• Task requirements: Copy out the whole US dollar forecast below word for word.

• Source:
US Dollar Collapses to Two Month Lows but is This a Trend?

John Kicklighter, Chief Strategist
US_Dollar_Collapses_to_Two_Month_Lows_but_is_This_a_Trend_body_Picture_5.png, US Dollar Collapses to Two Month Lows but is This a Trend?US_Dollar_Collapses_to_Two_Month_Lows_but_is_This_a_Trend_body_Picture_6.png, US Dollar Collapses to Two Month Lows but is This a Trend?

Fundamental Forecast for the US Dollar: Neutral

  • FOMC raises growth and inflation forecasts, comments slightly more hawkish, yet dollar falls
  • Tentative breakouts sabotaged by extreme lack of volatility, general lack of participation
  • US Dollar tumbles – is this a lasting trend or a reversal opportunity in unusual market conditions?

Without doubt, the most remarkable event in the FX market this past week was the Dow Jones FXCM Dollar’s critical, bearish break through the final 48 hours. Against the backdrop of a tightened Fed approach and deteriorating growth / financial market readings (typically the fodder for greenback bulls), the benchmark currency actually succumbed to a break of overwrought congestion and slid quickly to lows not seen since the beginning of March. What makes this even more remarkable is that the sizable selloff from this reserve currency contradicts the general restraint of the broader markets. Other currencies and asset classes hold stubbornly to well-worn ranges and activity readings are at or near their lowest levels since before the 2008 Financial Crisis hit its crescendo. So, is the dollar leading the way (usher in a risk appetite run and its own bear trend) or destined to be knocked back into line (post a recovery)?

As we have seen many times in the past, the few markets or individual assets have the ability to diverge from the general course of broader capital flow and underlying fundamental trends. Yet, rarely do market-wide shifts occur all at once – in other words, there is often a leader. To gauge which situation we are dealing with here, we should refer to the fundamentals. This past week was particularly unusual given the headlines. Growth data in the US, UK and Euro Zone notably disappointed; while the Federal Reserve suggested it was tightening the reins on its profligate stimulus approach, yet that roused neither risk aversion nor money supply appeal for the greenback. Why?

• Items:
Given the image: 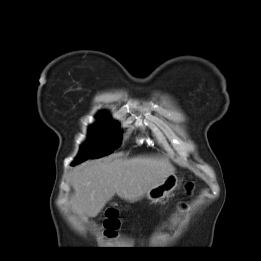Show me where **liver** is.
<instances>
[{
  "instance_id": "6515ba94",
  "label": "liver",
  "mask_w": 261,
  "mask_h": 261,
  "mask_svg": "<svg viewBox=\"0 0 261 261\" xmlns=\"http://www.w3.org/2000/svg\"><path fill=\"white\" fill-rule=\"evenodd\" d=\"M174 171L168 159L156 155L85 162L71 172L72 209L85 222L97 216L115 194L135 202Z\"/></svg>"
}]
</instances>
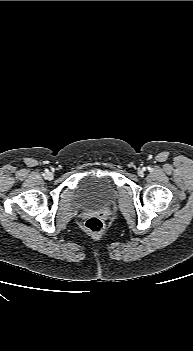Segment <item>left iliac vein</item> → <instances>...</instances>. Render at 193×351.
<instances>
[{
	"label": "left iliac vein",
	"mask_w": 193,
	"mask_h": 351,
	"mask_svg": "<svg viewBox=\"0 0 193 351\" xmlns=\"http://www.w3.org/2000/svg\"><path fill=\"white\" fill-rule=\"evenodd\" d=\"M138 174H139V175H142V174H143V171H142V170H139V171H138Z\"/></svg>",
	"instance_id": "left-iliac-vein-1"
}]
</instances>
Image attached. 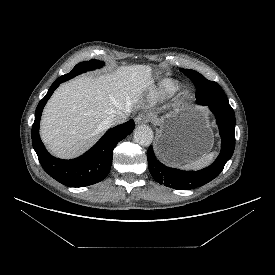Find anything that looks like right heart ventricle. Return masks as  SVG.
Returning <instances> with one entry per match:
<instances>
[{
	"mask_svg": "<svg viewBox=\"0 0 275 275\" xmlns=\"http://www.w3.org/2000/svg\"><path fill=\"white\" fill-rule=\"evenodd\" d=\"M179 90V86L172 80H163L158 83L149 93V99L157 102L174 95Z\"/></svg>",
	"mask_w": 275,
	"mask_h": 275,
	"instance_id": "1",
	"label": "right heart ventricle"
}]
</instances>
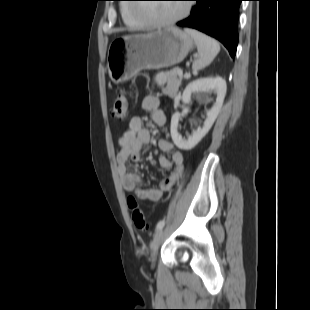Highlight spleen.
I'll list each match as a JSON object with an SVG mask.
<instances>
[{
  "mask_svg": "<svg viewBox=\"0 0 310 310\" xmlns=\"http://www.w3.org/2000/svg\"><path fill=\"white\" fill-rule=\"evenodd\" d=\"M185 32L194 39L199 54L192 67L194 70H201L213 61L220 51V45L215 39L197 30L185 29Z\"/></svg>",
  "mask_w": 310,
  "mask_h": 310,
  "instance_id": "3e777b00",
  "label": "spleen"
}]
</instances>
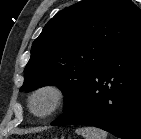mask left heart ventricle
Here are the masks:
<instances>
[{"instance_id": "left-heart-ventricle-1", "label": "left heart ventricle", "mask_w": 141, "mask_h": 139, "mask_svg": "<svg viewBox=\"0 0 141 139\" xmlns=\"http://www.w3.org/2000/svg\"><path fill=\"white\" fill-rule=\"evenodd\" d=\"M51 102V97L48 94L39 96L35 102V109L38 112L46 110Z\"/></svg>"}]
</instances>
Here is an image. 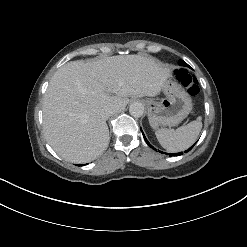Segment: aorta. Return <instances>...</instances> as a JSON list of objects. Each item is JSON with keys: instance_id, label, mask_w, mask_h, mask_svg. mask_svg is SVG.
Returning a JSON list of instances; mask_svg holds the SVG:
<instances>
[{"instance_id": "762f6f07", "label": "aorta", "mask_w": 247, "mask_h": 247, "mask_svg": "<svg viewBox=\"0 0 247 247\" xmlns=\"http://www.w3.org/2000/svg\"><path fill=\"white\" fill-rule=\"evenodd\" d=\"M129 112L133 117H141L144 113V106L140 102H134L129 107Z\"/></svg>"}]
</instances>
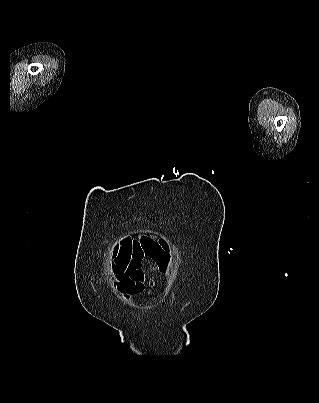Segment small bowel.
<instances>
[{"instance_id":"1","label":"small bowel","mask_w":319,"mask_h":403,"mask_svg":"<svg viewBox=\"0 0 319 403\" xmlns=\"http://www.w3.org/2000/svg\"><path fill=\"white\" fill-rule=\"evenodd\" d=\"M144 258L154 262L163 271L169 263L167 243L152 238L124 239L120 242L109 264L118 290L135 295L144 289Z\"/></svg>"}]
</instances>
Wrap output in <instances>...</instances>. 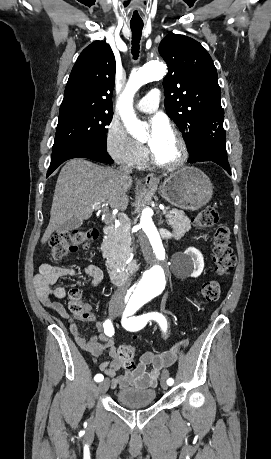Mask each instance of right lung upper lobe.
<instances>
[{
    "label": "right lung upper lobe",
    "instance_id": "right-lung-upper-lobe-1",
    "mask_svg": "<svg viewBox=\"0 0 271 459\" xmlns=\"http://www.w3.org/2000/svg\"><path fill=\"white\" fill-rule=\"evenodd\" d=\"M116 62L110 46L95 41L78 57L69 76L60 112L113 113Z\"/></svg>",
    "mask_w": 271,
    "mask_h": 459
}]
</instances>
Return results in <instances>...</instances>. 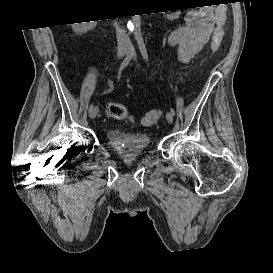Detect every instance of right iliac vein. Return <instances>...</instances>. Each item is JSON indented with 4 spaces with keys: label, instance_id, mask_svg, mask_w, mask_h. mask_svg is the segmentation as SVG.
Listing matches in <instances>:
<instances>
[{
    "label": "right iliac vein",
    "instance_id": "1",
    "mask_svg": "<svg viewBox=\"0 0 273 273\" xmlns=\"http://www.w3.org/2000/svg\"><path fill=\"white\" fill-rule=\"evenodd\" d=\"M127 53V50H119L118 52V59H122ZM98 107H93L92 110L89 111V118L94 119L98 114Z\"/></svg>",
    "mask_w": 273,
    "mask_h": 273
}]
</instances>
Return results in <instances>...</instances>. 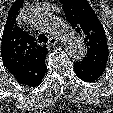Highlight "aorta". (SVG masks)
Instances as JSON below:
<instances>
[{
  "mask_svg": "<svg viewBox=\"0 0 113 113\" xmlns=\"http://www.w3.org/2000/svg\"><path fill=\"white\" fill-rule=\"evenodd\" d=\"M42 21L51 34L62 39L67 52L73 59L81 60L85 56L86 45L81 36L70 25L50 13L42 15Z\"/></svg>",
  "mask_w": 113,
  "mask_h": 113,
  "instance_id": "obj_1",
  "label": "aorta"
}]
</instances>
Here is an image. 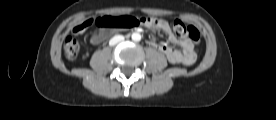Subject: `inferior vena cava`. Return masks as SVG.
<instances>
[{"instance_id":"1","label":"inferior vena cava","mask_w":276,"mask_h":120,"mask_svg":"<svg viewBox=\"0 0 276 120\" xmlns=\"http://www.w3.org/2000/svg\"><path fill=\"white\" fill-rule=\"evenodd\" d=\"M124 40V37L121 36V35H117V36H114L110 41H109V44L111 46H114L115 44H117L118 42H121Z\"/></svg>"}]
</instances>
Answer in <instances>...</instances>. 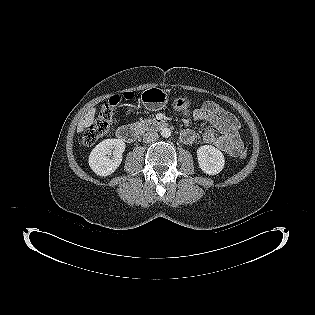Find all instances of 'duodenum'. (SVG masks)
<instances>
[{
    "mask_svg": "<svg viewBox=\"0 0 315 315\" xmlns=\"http://www.w3.org/2000/svg\"><path fill=\"white\" fill-rule=\"evenodd\" d=\"M168 125L162 121H145L136 125H125L117 129V137L127 143H132L137 140L142 132L161 130Z\"/></svg>",
    "mask_w": 315,
    "mask_h": 315,
    "instance_id": "duodenum-1",
    "label": "duodenum"
}]
</instances>
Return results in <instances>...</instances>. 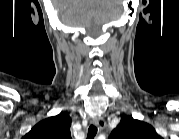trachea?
I'll return each instance as SVG.
<instances>
[{"instance_id":"3493384b","label":"trachea","mask_w":179,"mask_h":139,"mask_svg":"<svg viewBox=\"0 0 179 139\" xmlns=\"http://www.w3.org/2000/svg\"><path fill=\"white\" fill-rule=\"evenodd\" d=\"M97 133V127L91 125L88 129L87 139H93Z\"/></svg>"}]
</instances>
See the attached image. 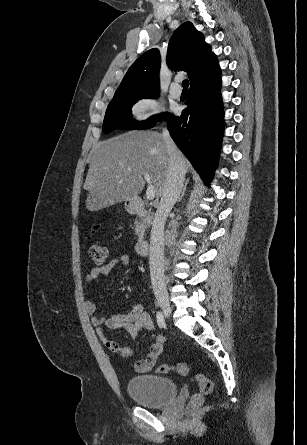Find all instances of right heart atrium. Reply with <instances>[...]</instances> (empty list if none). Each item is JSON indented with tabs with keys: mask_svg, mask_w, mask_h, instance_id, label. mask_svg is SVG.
Listing matches in <instances>:
<instances>
[{
	"mask_svg": "<svg viewBox=\"0 0 307 445\" xmlns=\"http://www.w3.org/2000/svg\"><path fill=\"white\" fill-rule=\"evenodd\" d=\"M161 111V100L156 95H148L139 100L135 119L140 123L151 122L159 116Z\"/></svg>",
	"mask_w": 307,
	"mask_h": 445,
	"instance_id": "1",
	"label": "right heart atrium"
}]
</instances>
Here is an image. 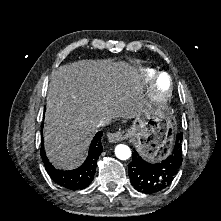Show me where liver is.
Instances as JSON below:
<instances>
[{
    "mask_svg": "<svg viewBox=\"0 0 221 221\" xmlns=\"http://www.w3.org/2000/svg\"><path fill=\"white\" fill-rule=\"evenodd\" d=\"M140 93L138 71L126 62L80 60L60 66L50 79L44 120L50 162L59 169L78 167L97 122L133 118Z\"/></svg>",
    "mask_w": 221,
    "mask_h": 221,
    "instance_id": "obj_1",
    "label": "liver"
}]
</instances>
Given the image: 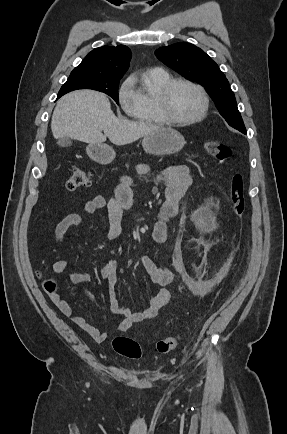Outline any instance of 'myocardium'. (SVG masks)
Returning a JSON list of instances; mask_svg holds the SVG:
<instances>
[{
    "mask_svg": "<svg viewBox=\"0 0 287 434\" xmlns=\"http://www.w3.org/2000/svg\"><path fill=\"white\" fill-rule=\"evenodd\" d=\"M179 84H185L191 86L192 88L197 90L201 96V100H202L201 109L199 113L192 118L178 119L175 118L170 112V107H169L170 95L172 90L175 88V86ZM157 105L162 117L165 119L166 122L173 125H190V124L197 123L205 118L209 108V97L206 90L200 84L185 78H172L158 91Z\"/></svg>",
    "mask_w": 287,
    "mask_h": 434,
    "instance_id": "1",
    "label": "myocardium"
}]
</instances>
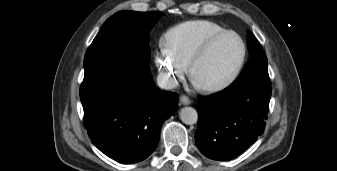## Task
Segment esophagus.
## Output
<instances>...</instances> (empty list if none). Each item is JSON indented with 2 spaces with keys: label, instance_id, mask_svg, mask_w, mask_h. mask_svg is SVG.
I'll return each instance as SVG.
<instances>
[{
  "label": "esophagus",
  "instance_id": "34e87169",
  "mask_svg": "<svg viewBox=\"0 0 337 171\" xmlns=\"http://www.w3.org/2000/svg\"><path fill=\"white\" fill-rule=\"evenodd\" d=\"M180 103L183 104V105H189V104H191V100L187 96L182 95V96H180Z\"/></svg>",
  "mask_w": 337,
  "mask_h": 171
}]
</instances>
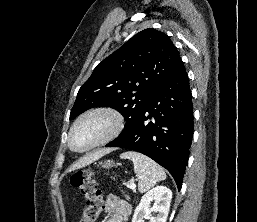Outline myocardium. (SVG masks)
Segmentation results:
<instances>
[{
	"label": "myocardium",
	"instance_id": "1",
	"mask_svg": "<svg viewBox=\"0 0 257 222\" xmlns=\"http://www.w3.org/2000/svg\"><path fill=\"white\" fill-rule=\"evenodd\" d=\"M94 115H102L108 118L110 122V128L108 132L98 142L91 145L90 147L83 150L75 149L72 145V134L74 129L82 120ZM124 124H125L124 115L117 108L110 105H101V106L92 107L86 110L85 112H83L82 114H80L71 125L68 133V139H67L68 146L73 152L86 153L102 145L107 144L108 142L112 141L117 136H119V134L122 132L124 128Z\"/></svg>",
	"mask_w": 257,
	"mask_h": 222
}]
</instances>
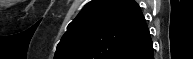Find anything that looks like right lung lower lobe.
Returning <instances> with one entry per match:
<instances>
[{
  "label": "right lung lower lobe",
  "instance_id": "obj_1",
  "mask_svg": "<svg viewBox=\"0 0 193 59\" xmlns=\"http://www.w3.org/2000/svg\"><path fill=\"white\" fill-rule=\"evenodd\" d=\"M126 59H154L152 40L133 54L126 57Z\"/></svg>",
  "mask_w": 193,
  "mask_h": 59
}]
</instances>
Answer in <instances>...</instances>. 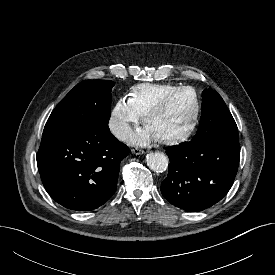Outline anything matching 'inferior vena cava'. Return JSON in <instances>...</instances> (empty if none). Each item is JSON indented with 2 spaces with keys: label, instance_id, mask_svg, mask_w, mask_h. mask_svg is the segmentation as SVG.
I'll return each instance as SVG.
<instances>
[{
  "label": "inferior vena cava",
  "instance_id": "1",
  "mask_svg": "<svg viewBox=\"0 0 275 275\" xmlns=\"http://www.w3.org/2000/svg\"><path fill=\"white\" fill-rule=\"evenodd\" d=\"M111 131L119 140H126L132 132L130 126L123 122L112 124Z\"/></svg>",
  "mask_w": 275,
  "mask_h": 275
}]
</instances>
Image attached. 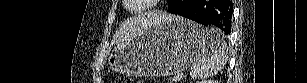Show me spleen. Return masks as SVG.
Returning <instances> with one entry per match:
<instances>
[{
  "label": "spleen",
  "instance_id": "obj_1",
  "mask_svg": "<svg viewBox=\"0 0 307 83\" xmlns=\"http://www.w3.org/2000/svg\"><path fill=\"white\" fill-rule=\"evenodd\" d=\"M208 34L212 41V52L192 65L190 75L195 80L207 79L218 74L228 60V48L221 32L210 28Z\"/></svg>",
  "mask_w": 307,
  "mask_h": 83
}]
</instances>
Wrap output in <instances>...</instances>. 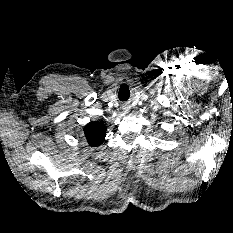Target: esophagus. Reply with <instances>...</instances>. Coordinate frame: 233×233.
<instances>
[{"label": "esophagus", "mask_w": 233, "mask_h": 233, "mask_svg": "<svg viewBox=\"0 0 233 233\" xmlns=\"http://www.w3.org/2000/svg\"><path fill=\"white\" fill-rule=\"evenodd\" d=\"M123 109H124L125 112L128 111V107L127 106H125Z\"/></svg>", "instance_id": "obj_1"}]
</instances>
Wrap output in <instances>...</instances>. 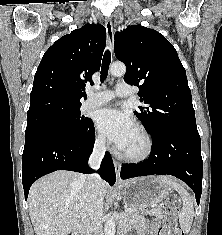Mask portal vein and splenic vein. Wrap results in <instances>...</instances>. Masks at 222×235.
<instances>
[{"mask_svg":"<svg viewBox=\"0 0 222 235\" xmlns=\"http://www.w3.org/2000/svg\"><path fill=\"white\" fill-rule=\"evenodd\" d=\"M125 211H126V212H132V211H133V209L128 208V207H125ZM151 211H152V210H151ZM151 211H146V212H151Z\"/></svg>","mask_w":222,"mask_h":235,"instance_id":"18ae733b","label":"portal vein and splenic vein"}]
</instances>
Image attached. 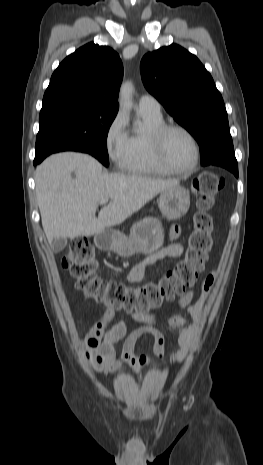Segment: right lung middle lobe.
<instances>
[{"instance_id": "obj_1", "label": "right lung middle lobe", "mask_w": 263, "mask_h": 465, "mask_svg": "<svg viewBox=\"0 0 263 465\" xmlns=\"http://www.w3.org/2000/svg\"><path fill=\"white\" fill-rule=\"evenodd\" d=\"M118 109L74 101L43 104L39 117L35 159L79 150L108 166L107 135Z\"/></svg>"}]
</instances>
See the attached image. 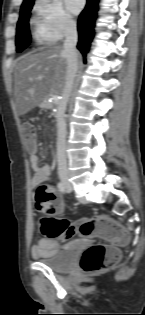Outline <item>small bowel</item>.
<instances>
[{
	"instance_id": "small-bowel-1",
	"label": "small bowel",
	"mask_w": 145,
	"mask_h": 315,
	"mask_svg": "<svg viewBox=\"0 0 145 315\" xmlns=\"http://www.w3.org/2000/svg\"><path fill=\"white\" fill-rule=\"evenodd\" d=\"M29 160L31 167L34 170V174L31 180L33 186H36L51 177V166L49 164L40 165L39 158L35 153H31ZM56 238L57 237L47 236L40 239L39 242L32 247V256L36 259L48 258L53 256L57 252L59 247Z\"/></svg>"
}]
</instances>
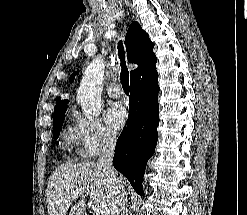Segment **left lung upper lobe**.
<instances>
[{"instance_id":"left-lung-upper-lobe-1","label":"left lung upper lobe","mask_w":247,"mask_h":215,"mask_svg":"<svg viewBox=\"0 0 247 215\" xmlns=\"http://www.w3.org/2000/svg\"><path fill=\"white\" fill-rule=\"evenodd\" d=\"M79 73V71H77V74ZM74 78H75V72L70 76V82H73V80H74Z\"/></svg>"}]
</instances>
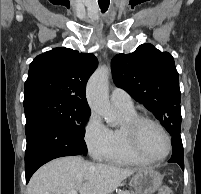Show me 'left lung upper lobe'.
Wrapping results in <instances>:
<instances>
[{"label": "left lung upper lobe", "mask_w": 201, "mask_h": 194, "mask_svg": "<svg viewBox=\"0 0 201 194\" xmlns=\"http://www.w3.org/2000/svg\"><path fill=\"white\" fill-rule=\"evenodd\" d=\"M114 83L151 111L171 134L181 130V93L174 59L151 44H142L111 61Z\"/></svg>", "instance_id": "1"}]
</instances>
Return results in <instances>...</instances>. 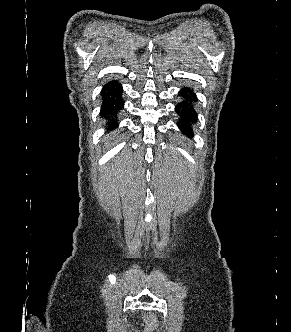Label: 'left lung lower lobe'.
Instances as JSON below:
<instances>
[{"instance_id": "obj_1", "label": "left lung lower lobe", "mask_w": 291, "mask_h": 332, "mask_svg": "<svg viewBox=\"0 0 291 332\" xmlns=\"http://www.w3.org/2000/svg\"><path fill=\"white\" fill-rule=\"evenodd\" d=\"M179 96L182 98V101L175 107V111L179 116L177 125L184 135L192 137V124L197 122V115L193 107L197 97L190 87H182Z\"/></svg>"}]
</instances>
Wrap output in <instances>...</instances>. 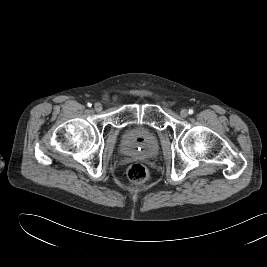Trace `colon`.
I'll list each match as a JSON object with an SVG mask.
<instances>
[{
	"mask_svg": "<svg viewBox=\"0 0 267 267\" xmlns=\"http://www.w3.org/2000/svg\"><path fill=\"white\" fill-rule=\"evenodd\" d=\"M128 179L135 184H142L150 177L149 168L142 163H133L127 169Z\"/></svg>",
	"mask_w": 267,
	"mask_h": 267,
	"instance_id": "1",
	"label": "colon"
}]
</instances>
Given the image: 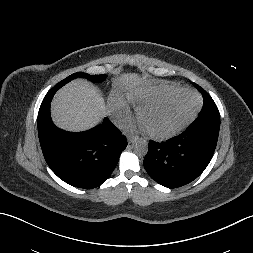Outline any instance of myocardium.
<instances>
[{"instance_id": "f54148a6", "label": "myocardium", "mask_w": 253, "mask_h": 253, "mask_svg": "<svg viewBox=\"0 0 253 253\" xmlns=\"http://www.w3.org/2000/svg\"><path fill=\"white\" fill-rule=\"evenodd\" d=\"M184 94L190 95L194 98V105L191 108V110L186 114V116L173 129H171L167 132L158 133V132H153V131L147 130L148 135L152 139L159 140V141L168 140L170 138L175 137L180 132H182L194 120V118L198 114V112L200 110V106H201V100H200L199 96L196 94V92H194L193 90H191L189 88H179V89L171 92L170 94H168L156 101L145 104L139 108L138 119L142 122V118L147 112H149L153 109H157L159 107H162V106L166 105L167 103H169L170 101H172L173 99H175L176 97H178L180 95H184Z\"/></svg>"}]
</instances>
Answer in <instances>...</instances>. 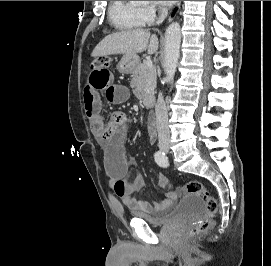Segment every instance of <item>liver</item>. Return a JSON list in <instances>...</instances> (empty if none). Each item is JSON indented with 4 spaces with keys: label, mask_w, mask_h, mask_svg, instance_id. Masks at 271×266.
<instances>
[{
    "label": "liver",
    "mask_w": 271,
    "mask_h": 266,
    "mask_svg": "<svg viewBox=\"0 0 271 266\" xmlns=\"http://www.w3.org/2000/svg\"><path fill=\"white\" fill-rule=\"evenodd\" d=\"M158 37L149 30L133 29L116 32L106 36L93 50L91 56H107L115 54H137L147 50L154 54L158 50Z\"/></svg>",
    "instance_id": "obj_1"
}]
</instances>
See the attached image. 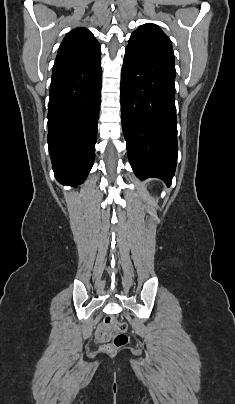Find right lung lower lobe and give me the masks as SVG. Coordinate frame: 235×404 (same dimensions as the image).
Masks as SVG:
<instances>
[{
    "mask_svg": "<svg viewBox=\"0 0 235 404\" xmlns=\"http://www.w3.org/2000/svg\"><path fill=\"white\" fill-rule=\"evenodd\" d=\"M101 77V57L53 68L48 147L55 177L64 185L81 184L93 166Z\"/></svg>",
    "mask_w": 235,
    "mask_h": 404,
    "instance_id": "1",
    "label": "right lung lower lobe"
}]
</instances>
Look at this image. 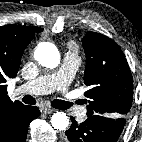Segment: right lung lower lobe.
I'll return each instance as SVG.
<instances>
[{"instance_id":"1","label":"right lung lower lobe","mask_w":142,"mask_h":142,"mask_svg":"<svg viewBox=\"0 0 142 142\" xmlns=\"http://www.w3.org/2000/svg\"><path fill=\"white\" fill-rule=\"evenodd\" d=\"M36 106H22L0 123V142H25L30 122L39 117Z\"/></svg>"}]
</instances>
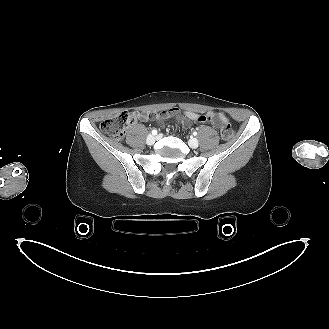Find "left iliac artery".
Segmentation results:
<instances>
[{"label": "left iliac artery", "instance_id": "1", "mask_svg": "<svg viewBox=\"0 0 329 329\" xmlns=\"http://www.w3.org/2000/svg\"><path fill=\"white\" fill-rule=\"evenodd\" d=\"M193 135H194V136H196V135H197V132H196V131H195V132H193Z\"/></svg>", "mask_w": 329, "mask_h": 329}]
</instances>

• Exercise output:
US Dollar Collapses to Two Month Lows but is This a Trend?

John Kicklighter, Chief Strategist
US_Dollar_Collapses_to_Two_Month_Lows_but_is_This_a_Trend_body_Picture_5.png, US Dollar Collapses to Two Month Lows but is This a Trend?US_Dollar_Collapses_to_Two_Month_Lows_but_is_This_a_Trend_body_Picture_6.png, US Dollar Collapses to Two Month Lows but is This a Trend?

Fundamental Forecast for the US Dollar: Neutral

  • FOMC raises growth and inflation forecasts, comments slightly more hawkish, yet dollar falls
  • Tentative breakouts sabotaged by extreme lack of volatility, general lack of participation
  • US Dollar tumbles – is this a lasting trend or a reversal opportunity in unusual market conditions?

Without doubt, the most remarkable event in the FX market this past week was the Dow Jones FXCM Dollar’s critical, bearish break through the final 48 hours. Against the backdrop of a tightened Fed approach and deteriorating growth / financial market readings (typically the fodder for greenback bulls), the benchmark currency actually succumbed to a break of overwrought congestion and slid quickly to lows not seen since the beginning of March. What makes this even more remarkable is that the sizable selloff from this reserve currency contradicts the general restraint of the broader markets. Other currencies and asset classes hold stubbornly to well-worn ranges and activity readings are at or near their lowest levels since before the 2008 Financial Crisis hit its crescendo. So, is the dollar leading the way (usher in a risk appetite run and its own bear trend) or destined to be knocked back into line (post a recovery)?

As we have seen many times in the past, the few markets or individual assets have the ability to diverge from the general course of broader capital flow and underlying fundamental trends. Yet, rarely do market-wide shifts occur all at once – in other words, there is often a leader. To gauge which situation we are dealing with here, we should refer to the fundamentals. This past week was particularly unusual given the headlines. Growth data in the US, UK and Euro Zone notably disappointed; while the Federal Reserve suggested it was tightening the reins on its profligate stimulus approach, yet that roused neither risk aversion nor money supply appeal for the greenback. Why?